Le nuove destre nazionalpopuliste, a differenza dei nazionalismi degli anni tra le due guerre, latori di un progetto di società e di Stato, hanno fatto irruzione nello spazio pubblico offrendo soluzioni (false) solo per l’immediato presente

Dunque, come spiegare la novità dei nuovi nazionalpopulismi che assediano le città, senza riproporre una lettura che sovrapponga al binomio città vs. campagna quello obsoleto di modernità vs. tradizione? Lo si può fare insistendo in primo luogo sul fatto che la novità, anche quando si caratterizza per l’uso estensivo di strumenti moderni quali le reti sociali, non coincide con la modernità, quanto, se mai, con quel “modernismo reazionario” ben noto agli storici; in secondo luogo, ribadendo il carattere storicamente regressivo del sovranismo, della pretesa difesa dei confini nazionali, di un patriottismo manipolatorio e à la carte, dell’uso strumentale della religione nel Dio-Patria-Famiglia, della xenofobia, dello spauracchio della “grande sostituzione”, sintagma recente dal sapore antico, essendo stata la questione demografica centrale in tutti i nazionalismi primonovecenteschi.

Le nuove destre nazionalpopuliste, a differenza dei nazionalismi degli anni tra le due guerre e dei fascismi nelle diverse declinazioni, latori tutti di un progetto di società e di Stato, hanno fatto irruzione nello spazio pubblico offrendo soluzioni (false) solo per l’immediato presente. Esse cavalcano il diffuso spaesamento prodotto dalla globalizzazione con una vistosa sinecura del futuro. Nel tempo delle post grandi ideologie e della post secolarizzazione, le prospettive future (il paradiso, il regno di Dio, la società di liberi e di uguali, il comunismo) hanno sensibilmente ridotto la loro presa. L’unico orizzonte è il presente. Chi sta male ha bisogno di migliorare la propria condizione. Subito. E sull’urgenza è facile preda delle paure procurate ad arte a fronte della spensieratezza rispetto alle minacce reali. Specie quando non dispone degli strumenti culturali per dipanare il corso degli eventi, per distinguere le fake news dai fatti certi. Di contro, chi non ha problemi economici urgenti e né ha gli strumenti culturali, riesce a pensare oltre. Sa che bisogna fare qualcosa ora per contrastare il mutamento climatico, le cui conseguenze, che già s’intravvedono, saranno catastrofiche domani. Comprende che l’immigrazione è una risorsa oggi, onde evitare il crollo dello Stato sociale domani. Capisce che solo innestando oggi efficaci strategie di integrazione e acquisizione della cittadinanza, si eviteranno conflitti distruttivi del tessuto sociale domani. Più in generale riesce a sintonizzarsi con i problemi posti dalla decarbonizzazione, dalla transizione energetica, dalle necessità dello sviluppo sostenibile, dal multiculturalismo, questioni irrise dalle nuove destre nazionalpopuliste. Le quali, non per caso, hanno tutte un atteggiamento antintellettualistico, cioè ostile a chi sulla base dei propri studi prospetta i rischi insiti nel futuro. Un antiintellettualismo, peraltro, che sconfina spesso nella diffidenza per la ricerca scientifica, quando non apertamente per la scienza in quanto tale. Basti pensare all’esito delle campagne No vax o alla diffusione delle più bizzarre teorie complottistiche.

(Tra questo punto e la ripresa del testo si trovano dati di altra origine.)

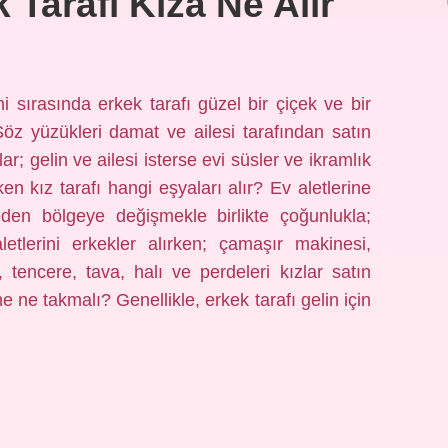
Tarafı Kıza Ne Alır
i sırasında erkek tarafı güzel bir çiçek ve bir
 Söz yüzükleri damat ve ailesi tarafından satın
rlar; gelin ve ailesi isterse evi süsler ve ikramlık
ken kız tarafı hangi eşyaları alır? Ev aletlerine
geden bölgeye değişmekle birlikte çoğunlukla;
etlerini erkekler alırken; çamaşır makinesi,
, tencere, tava, halı ve perdeleri kızlar satın
e ne takmalı? Genellikle, erkek tarafı gelin için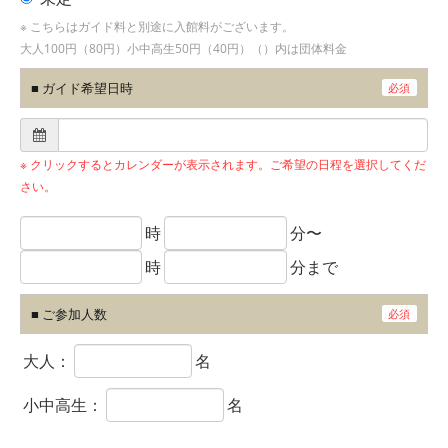
※ こちらはガイド料と別途に入館料がございます。
大人100円（80円）小中高生50円（40円）（）内は団体料金
■ ガイド希望日時
必須
※ クリックするとカレンダーが表示されます。ご希望の日程を選択してくだ
さい。
時
分〜
時
分まで
■ ご参加人数
必須
大人：
名
小中高生：
名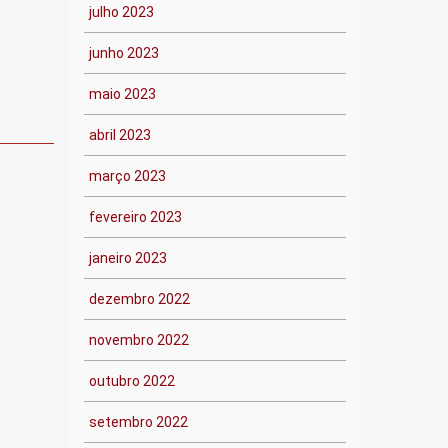
julho 2023
junho 2023
maio 2023
abril 2023
março 2023
fevereiro 2023
janeiro 2023
dezembro 2022
novembro 2022
outubro 2022
setembro 2022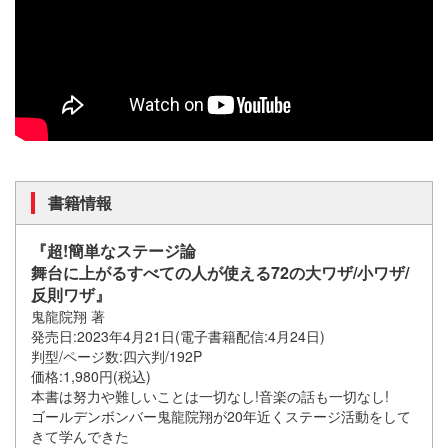
書籍情報
『超!簡単なステージ論
舞台に上がるすべての人が使える72の大ワザ/小ワザ/
反則ワザ』
鬼龍院翔 著
発売日:2023年4月21日(電子書籍配信:4月24日)
判型/ページ数:四六判/192P
価格:1,980円(税込)
本書は努力や難しいことは一切なし!音楽の話も一切なし!
ゴールデンボンバー鬼龍院翔が20年近くステージ活動をして
きて学んできた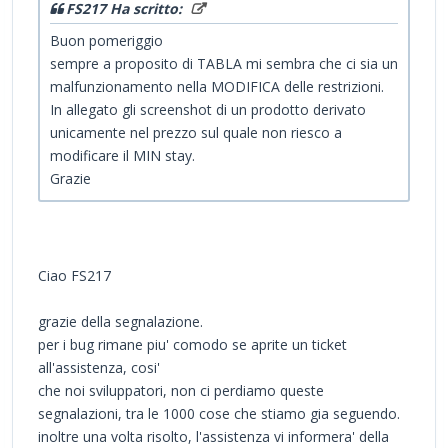
FS217 Ha scritto:
Buon pomeriggio
sempre a proposito di TABLA mi sembra che ci sia un
malfunzionamento nella MODIFICA delle restrizioni.
In allegato gli screenshot di un prodotto derivato
unicamente nel prezzo sul quale non riesco a
modificare il MIN stay.
Grazie
Ciao FS217
grazie della segnalazione.
per i bug rimane piu' comodo se aprite un ticket
all'assistenza, cosi'
che noi sviluppatori, non ci perdiamo queste
segnalazioni, tra le 1000 cose che stiamo gia seguendo.
inoltre una volta risolto, l'assistenza vi informera' della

Semplificando in modo grossolano, a fronte del montante nazionalpopulismo che sa parlare solo del presente, stanno forze progressiste con visione di futuro, ma la cui offerta politica stenta, o non riesce, a collegare questo alle urgenze del presente.

La sfida per le forze del progresso, pertanto, non è solo quella di riconquistare il consenso del frammentato proletariato industriale, del mondo del lavoro e soprattutto di (ri)conquistare le zone rurali, le province e le periferie, ma quella di riuscire a proporre un convincente rapporto tra il presente e il futuro. Questa la posta in gioco, forse mai come di questi tempi di carattere eminentemente culturale.